At the end, Klein asks Douthat to recommend three books for the audience. Here they are:

Stephen Barr, “Modern Physics and Ancient Faith”

After” by Bruce Greyson (about the afterlife)

“Mind and Cosmos” by Thomas Nagel

Of these I’ve read only Nagel’s book, which is teleological without being religious and somewhat confused. You can find several critiques of the books by Big Minds online.

There are two big problems with this discussion. The first is Douthat’s uncritical embrace of Roman Catholicism and all its doctrine. And the mask slips a bit when he says this:

I don’t know what your metaphysical perspectives were as a kid. But I certainly agree that I would personally find it more comforting to believe that death is a mystery than to be Richard Dawkins and believe that death is just the absolute end and never could be anything else.

I just think it’s, in fact, more probable than not that after you die, you will meet God, whatever God is, and be asked to account for your life and so on. And that’s not inherently comforting. It’s quite terrifying.
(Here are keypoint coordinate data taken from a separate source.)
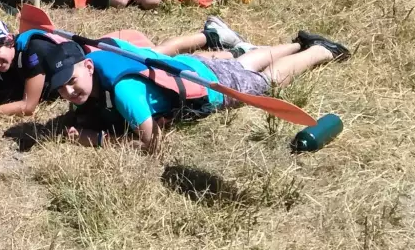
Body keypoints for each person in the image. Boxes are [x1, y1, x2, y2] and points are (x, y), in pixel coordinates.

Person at [50, 30, 348, 153]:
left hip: (209, 89)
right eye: (61, 87)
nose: (69, 90)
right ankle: (298, 42)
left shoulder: (125, 91)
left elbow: (151, 144)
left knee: (266, 82)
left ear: (88, 67)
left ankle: (321, 51)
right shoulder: (99, 58)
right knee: (243, 64)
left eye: (72, 80)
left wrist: (101, 140)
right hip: (184, 65)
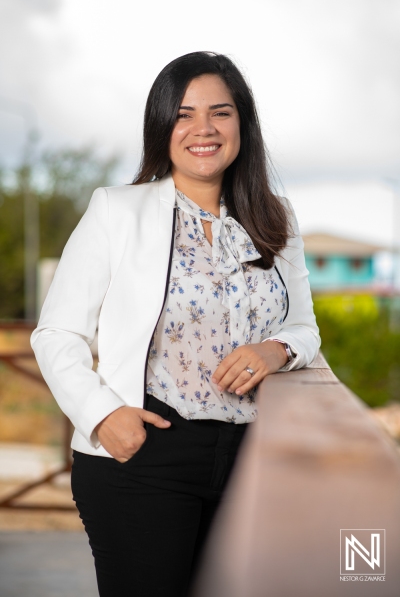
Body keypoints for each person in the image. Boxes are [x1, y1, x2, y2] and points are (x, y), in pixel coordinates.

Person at [31, 51, 320, 596]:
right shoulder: (117, 211)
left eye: (221, 112)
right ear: (162, 125)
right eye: (184, 114)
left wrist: (276, 349)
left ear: (243, 124)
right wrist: (103, 416)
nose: (203, 129)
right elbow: (56, 333)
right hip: (145, 456)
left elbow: (305, 327)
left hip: (253, 463)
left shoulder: (275, 218)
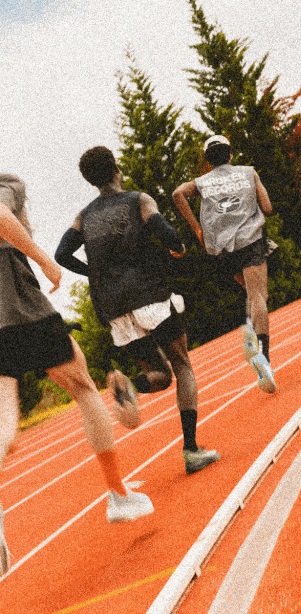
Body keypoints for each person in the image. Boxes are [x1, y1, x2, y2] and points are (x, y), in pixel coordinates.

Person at [0, 173, 155, 574]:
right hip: (16, 302)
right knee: (84, 388)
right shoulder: (7, 182)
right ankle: (118, 495)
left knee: (4, 415)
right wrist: (44, 260)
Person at [56, 146, 220, 476]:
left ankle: (129, 384)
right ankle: (191, 450)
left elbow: (61, 254)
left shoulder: (84, 216)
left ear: (91, 180)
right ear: (117, 169)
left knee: (158, 375)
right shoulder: (138, 200)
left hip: (113, 306)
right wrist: (178, 247)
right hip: (149, 293)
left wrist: (93, 273)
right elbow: (166, 233)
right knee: (182, 363)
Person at [171, 136, 276, 394]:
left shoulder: (202, 181)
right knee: (258, 295)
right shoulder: (249, 172)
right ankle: (263, 355)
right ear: (230, 154)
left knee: (253, 296)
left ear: (208, 161)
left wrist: (197, 229)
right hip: (250, 240)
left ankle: (252, 330)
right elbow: (268, 207)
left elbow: (177, 194)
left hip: (222, 249)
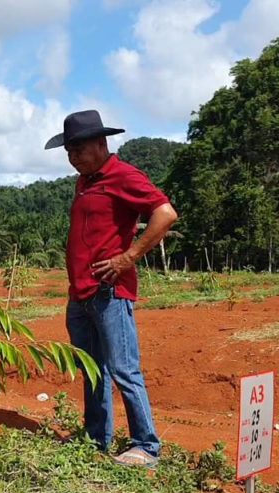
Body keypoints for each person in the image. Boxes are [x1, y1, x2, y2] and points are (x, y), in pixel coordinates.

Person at [45, 110, 178, 467]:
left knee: (123, 369)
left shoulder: (123, 175)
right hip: (81, 293)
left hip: (109, 292)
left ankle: (146, 445)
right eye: (68, 151)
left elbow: (165, 214)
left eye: (79, 149)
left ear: (101, 144)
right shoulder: (85, 181)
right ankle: (96, 437)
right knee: (93, 368)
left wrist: (128, 257)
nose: (73, 157)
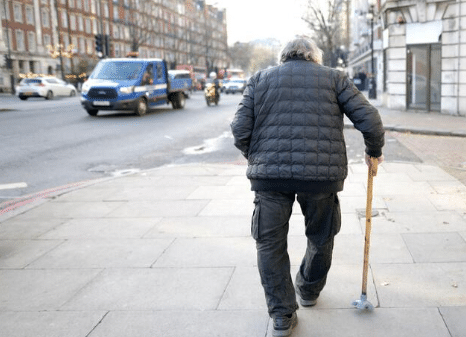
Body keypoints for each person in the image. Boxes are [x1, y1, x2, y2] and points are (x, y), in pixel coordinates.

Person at [230, 37, 384, 337]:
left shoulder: (260, 79)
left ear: (282, 57)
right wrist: (373, 150)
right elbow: (371, 120)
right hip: (321, 176)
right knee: (322, 234)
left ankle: (282, 317)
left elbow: (239, 128)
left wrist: (256, 156)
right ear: (315, 57)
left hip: (270, 178)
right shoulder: (334, 78)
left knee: (269, 244)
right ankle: (309, 289)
Well, what is comforting–or discomforting–need not be true.  But since neither Douthat nor Klein is a materialist, there is very little discussion about the evidence for Jesus, God, Satan, angels, demons, and so on. They are taken as a given, presumably evidenced through revelation or experience.

And that brings us to the second problem. Though Klein and Douthat are buddies, Klein does not push him hard on his views. It’s more a spiritual bro-fest than a discussion, which is perhaps why I found it so tedious. Douthat is making a name for himself even though he spouts the same old pieties (worse–he buys the whole Vatican hog)

Here are some quotes from a reader who called this to my attention.

Ezra Klein interviewing Ross Douthat. Klein hardly endears himself to rationality. But Douthat is talking about the reality of angels, demons, fairies, and that Christianity and Judaism being divinely founded – poor Buddhists left out… The NYTimes gives Douthat uncritical time. Shame on them for giving him prominence in the paper of record.

. . .Perhaps I am being harsh and insensitive to their friendship. But Klein’s failure to challenge RD’s belief in demons, angels, fairies, etc saddened me. Hence my “Klein hardly endears himself to rationality” comment.

If there is a religious revival going on, the juggernaut is being pushed by the mainstream media. I have no idea why save for the tiny flattening of the curve showing the proportion of “nones” over the last two years.